As the youngest of 14 recipients of British Columbia’s 2020 Medal of Good Citizenship, Fawzan was recognized for his work in using 3D Printing to create 3D Printed Assistive Devices for people with physical disabilities.
Avid technology enthusiast is an understatement to describe Fawzan Hussain, one of fourteen recipients of British Columbia’s 2020 Medal of Good Citizenship. As the youngest of fourteen recipients, Fawzan was recognized for his work in using 3D Printing to create 3D Printed Assistive Devices for people with physical disabilities. Since the start of the pandemic, Fawzan has successfully 3D Printed and delivered over 1,545 Personal Protective Equipment (PPE) devices to over 30 organizations across the province.

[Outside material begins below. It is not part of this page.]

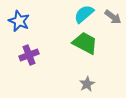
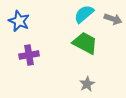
gray arrow: moved 2 px down; rotated 18 degrees counterclockwise
purple cross: rotated 12 degrees clockwise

Born and raised in Surrey, Fawzan is currently a first-year engineering student at the University of Victoria. He fell in love with engineering, given its problem-solving approach that allows the usage of different technologies to test ideas and design a solution. Growing up, Fawzan participated in many science fairs and eventually found himself interested in 3D Printing.

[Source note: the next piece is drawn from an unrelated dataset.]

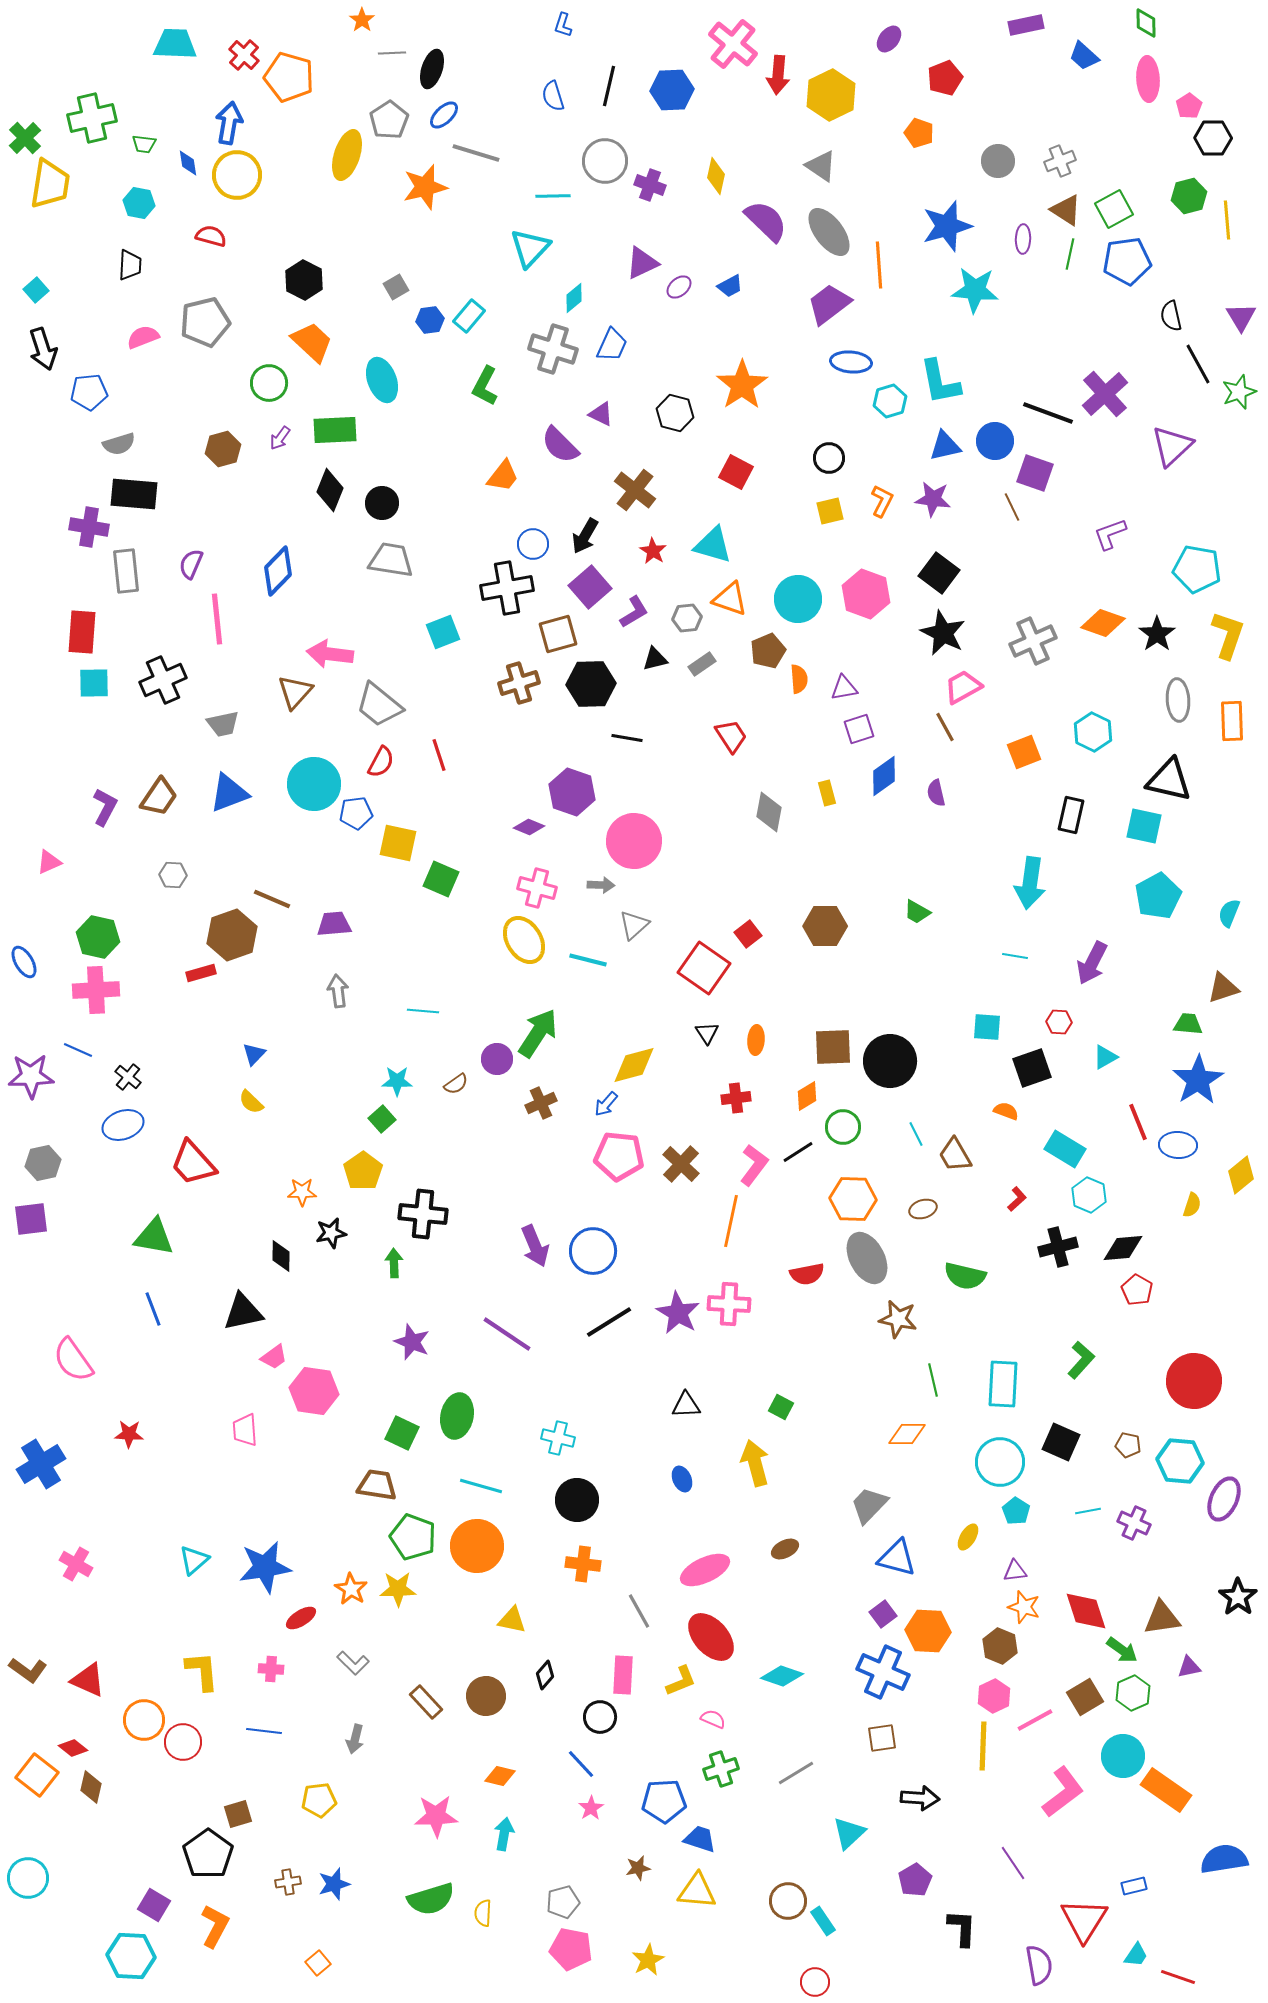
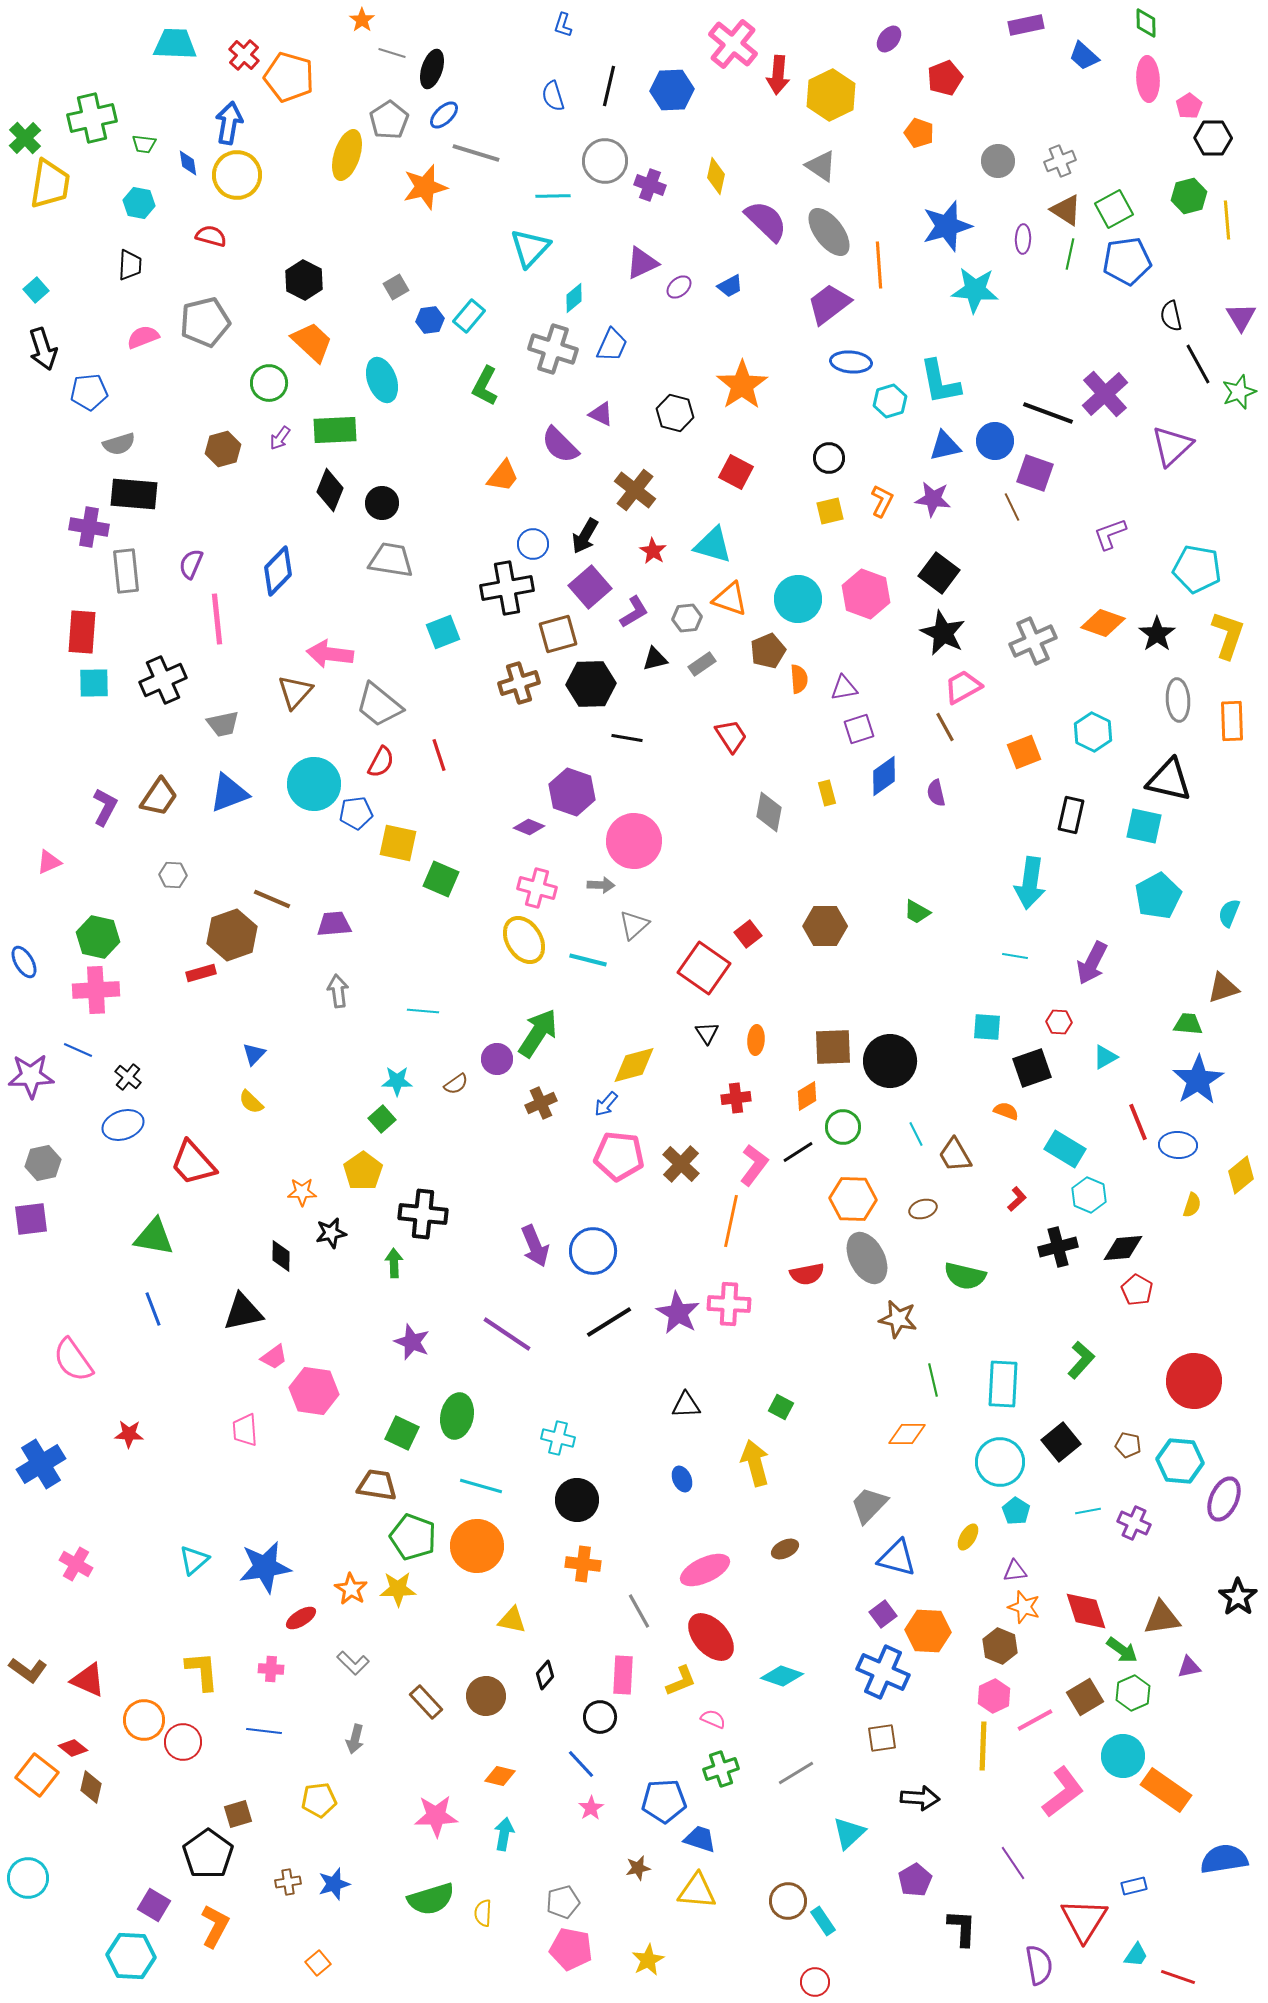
gray line at (392, 53): rotated 20 degrees clockwise
black square at (1061, 1442): rotated 27 degrees clockwise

In 2017, Neil Squire Society’s Makers Making Change Program put out a call for help regarding their 3D Printing initiative. Fawzan became eagerly interested and began exploring how he could use his technical skills to print 3D Printed Assistive Devices for this cause. Volunteering with the organization over the past few years, he has 3D Printed devices that help people with physical disabilities in various profound ways, from gripping a pen to opening a water bottle.
Continuing to hone his technical skills, in 2019, Fawzan participated in the MILSET Expo-Sciences International 2019 in Abu Dhabi, UAE. At this STEM exhibition, he presented his Brain-Computer Interface (BCI) Communication System to other young scientists from across the globe and represented Canada in the closing ceremonies.
When the pandemic was officially declared in March 2020, Fawzan was in Grade 12, at the cusp of graduation. Fawzan recalls that it was an extremely anxious and scary time, as he had no idea what graduation or university life would look like. He accounts, “By talking with family, I realized there was a large shortage of PPE devices such as face shields, elevator rings, and ear savers. I reached out to my teachers and principals at school, and they offered to let me borrow the school’s 3D Printers to 3D-print PPE at home.”
With grants from the Government of Canada and TakingITGlobal, Fawzan was able to purchase 3D Printing filament. Before he knew it, the message spread on social media, and Fawzan went on to donate devices to various hospitals, senior centers, restaurants, schools, and businesses in the community. Having received an overwhelming amount of positive feedback, Fawzan feels joy in helping protect the community and finds himself hopeful for the future. Of course, 3D Printing itself comes with obstacles. An evolving field, 3D Printing entails creating a design and exporting it into a program that provides instructions to a 3D Printer. When Fawzan first started, he spent endless hours exploring different documentation and YouTube videos to enhance his craft and troubleshoot issues, such as the filament getting stuck. However, Fawzan was always motivated to keep going, “I love seeing the different 3D Prints in action. Moreover, seeing someone open a water bottle or grip a pen for the first time makes me feel happy. It is so rewarding to know a device I made can be used by someone in need.”
Helping others is not a newfound passion of Fawzan’s. Since childhood, he has been instilled with such values, seeing his family giving back to the community. In the future, he hopes to become a software engineer and continue using his skills to make a difference in the community.
In terms of his choice to pursue engineering, Fawzan explains that it was a mix of passion and parents. Throughout school, Fawzan’s parents gently pushed him towards the subject area by introducing him to different technologies, signing him up for related programs, and encouraging summer camps. Fawzan can still remember walking into these summer camps and working with various projects and people. These activities and involvement gave rise to curiosity in Fawzan, ultimately developing in him a keen fascination for engineering.
As he pursues his studies in the COVID era, Fawzan shares, “It seems that every part of the house is turning into a classroom. My room turned into a lecture hall, and the kitchen became a physics lab.” Amidst school, continuing his extracurriculars is undoubtedly a balancing act. As things pile up, Fawzan is sure to use calendars and scheduling tools to keep himself on track while also finding time to spend with his family.
In his talk at TEDx Bear Creek Park 2021 about how youth are changing the world, the 18-year-old innovator references his efforts as a testament that youth have the technologies, communication skills, innovative ideas, creativity, inspiration, and drive to create change. Evidently, Fawzan is a role model to the rest of the community, and his work extends beyond just good citizenship. It serves as a beacon of hope, reflecting how technologies can be a catalyst for positive change, with our youth holding the torch to bridge gaps and bring together global communities.
Three tips that Fawsan urges his peers to keep in mind:
1 Do not be afraid to reach out and ask for help.
2 It is okay to fail, but it is crucial to learn from your failures.
3 Youth have the power to make a positive difference.